Best of all, even after being better, B cells can become memory cells that
remember how to create the special antibody, so if the same germ infects it
again, it can kill the germ even more. Quick! T cells also fight against the germs
that invade the body, but instead of producing antibodies, they work by
producing special chemicals that help fight the infection.
MONOCYTES
Monocytes are white blood cells that fight infections by surrounding and
destroying bacteria and viruses.

BLOOD CELLS
A drop of blood contains millions of red cells, and each cell contains 250 million
molecules of a substance called haemoglobin. In the lungs, oxygen binds to
haemoglobin, but in the tissues the oxygen is released again.

BLOOD CLOTTING
If a blood vessel is damaged, a clot forms to stop blood leaking. First, platelets
stick together to form a plug that stops the leak. At the same time, a complex
sequence of chemical events in the blood leads to the production of long strands
of a protein called fibrin. These bind the blood cells and debris together to form
a gel-like clot that gradually solidifies. The solid clot remains until the blood
vessel has been repaired.

Platelets: Platelets or thrombocytes


are small cytoplasmic fragments,
irregular, lacking a nucleus.
Its diameter ranges from 2-3, it is
derived from the fragmentation of its
precursor cells, megakaryocytes; the
average life of a platelet oscillates
between 8 and 12 days. These
circulate in the blood of all mammals
and are involved in hemostasis,
initiating the formation of clots or
thrombi.
If the number of platelets is too low, it can cause excessive bleeding. On the
other hand if the number of platelets is too high, blood clots can form and cause
thrombosis, which can clog the blood vessels and cause a stroke, acute
myocardial infarction, pulmonary embolism and blockage of blood vessels in
any other body part.
Any abnormality or disease of the platelets is called thrombocytopathy, which
may consist of either having a reduced number of platelets (thrombocytopenia),
a deficit in function (thromboastenia) or an increase in the number
(thrombocytosis).

Hemostasis:
Hemostasis in the normal physiological response
that prevents significant blood loss after vascular
injury. It depends on a series of events in which
platelets and other cells participate, and in which
the activation of specific blood proteins, called
coagulation factors, occurs.
When a lesion occurs in the blood vessels, the
physiological hemostasis is activated and the
following sequence of events takes place:
• The vessel is constricted to reduce blood flow.
• Circulating platelets adhere to the vessel wall in the area of trauma.
• Platelets are activated and added.
• There is an intricate series of enzymatic reactions involving the coagulation
proteins.
• Fibrin is produced to form a stable hemostatic plug.

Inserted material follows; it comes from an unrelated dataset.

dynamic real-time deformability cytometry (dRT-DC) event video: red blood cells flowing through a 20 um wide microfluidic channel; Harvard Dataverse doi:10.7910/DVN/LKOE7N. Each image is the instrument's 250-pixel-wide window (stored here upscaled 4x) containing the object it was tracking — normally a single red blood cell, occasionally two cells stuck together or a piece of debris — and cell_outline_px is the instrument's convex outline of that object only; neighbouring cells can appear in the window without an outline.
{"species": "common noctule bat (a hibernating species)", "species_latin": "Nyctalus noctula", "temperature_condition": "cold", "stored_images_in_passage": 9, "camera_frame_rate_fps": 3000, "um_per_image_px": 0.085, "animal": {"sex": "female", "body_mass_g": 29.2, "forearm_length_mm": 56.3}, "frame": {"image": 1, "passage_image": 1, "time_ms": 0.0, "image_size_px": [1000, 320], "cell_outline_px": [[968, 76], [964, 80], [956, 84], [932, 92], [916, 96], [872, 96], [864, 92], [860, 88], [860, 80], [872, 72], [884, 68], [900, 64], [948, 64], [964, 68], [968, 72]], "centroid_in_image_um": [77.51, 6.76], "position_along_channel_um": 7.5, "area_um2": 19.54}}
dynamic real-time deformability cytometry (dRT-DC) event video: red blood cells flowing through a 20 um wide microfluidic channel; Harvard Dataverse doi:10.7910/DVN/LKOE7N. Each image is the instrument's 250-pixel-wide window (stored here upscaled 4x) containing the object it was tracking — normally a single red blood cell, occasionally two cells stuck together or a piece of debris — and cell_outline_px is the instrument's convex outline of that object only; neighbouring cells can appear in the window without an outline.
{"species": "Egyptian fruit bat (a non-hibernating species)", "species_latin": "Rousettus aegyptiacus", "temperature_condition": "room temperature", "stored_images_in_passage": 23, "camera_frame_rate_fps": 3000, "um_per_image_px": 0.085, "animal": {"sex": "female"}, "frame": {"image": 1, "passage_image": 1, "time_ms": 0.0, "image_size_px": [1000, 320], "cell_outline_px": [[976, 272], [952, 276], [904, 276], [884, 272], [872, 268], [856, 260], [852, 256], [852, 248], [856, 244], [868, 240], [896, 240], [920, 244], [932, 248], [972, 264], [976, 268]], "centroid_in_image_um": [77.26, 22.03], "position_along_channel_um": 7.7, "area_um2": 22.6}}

Plasma: Plasma is a transparent,


slightly yellowish fluid that represents
55% of the total blood volume. This
plasma is the liquid and acellular
fraction of the blood. The blood cells
are suspended in the plasma: red
blood cells, white blood cells and
platelets. It consists of 90% water, 7%
protein, and the remaining 3% fat,
glucose, vitamins, hormones, oxygen,
carbon dioxide and nitrogen, as well
as metabolic waste products such as
uric acid that veil for the proper functioning of our body. Of the 5 liters of blood
that an average person weighs 70 kilos, about 3 liters are plasma.
BIBLIOGRAPHY
 PLAQUETAS »Meaning C. PLAQUETAS» Meaning, Values, Causes and
Associated Diseases [Internet]. Platelets. 2018 [cited 3 June 2018].
Available from: https://www.plaquetas.top

 Platelet problems: MedlinePlus in Spanish [Internet]. Medlineplus.gov.


2018 [cited 3 June 2018]. Available from:
https://medlineplus.gov/spanish/plateletdisorders.html

 Haemostasis, thrombus formation and coagulation process [Internet].


Thrombosisadviser.com. 2018 [cited 3 June 2018]. Available from:
https://www.thrombosisadviser.com/es/trombosis/hemostasia/

 Hemostasis [Internet]. Es.wikipedia.org 2018 [cited 3 June 2018].


Available from: https://es.wikipedia.org/wiki/Hemostasia

 Blood B. What is plasma? [Internet]. Blood bank. 2018 [cited 3 June 2018].
Available from: https://www.donarsang.gencat.cat/en/donacion-
plasma/que-es/

 Plasma (blood) [Internet]. Es.wikipedia.org 2018 [cited 3 June 2018].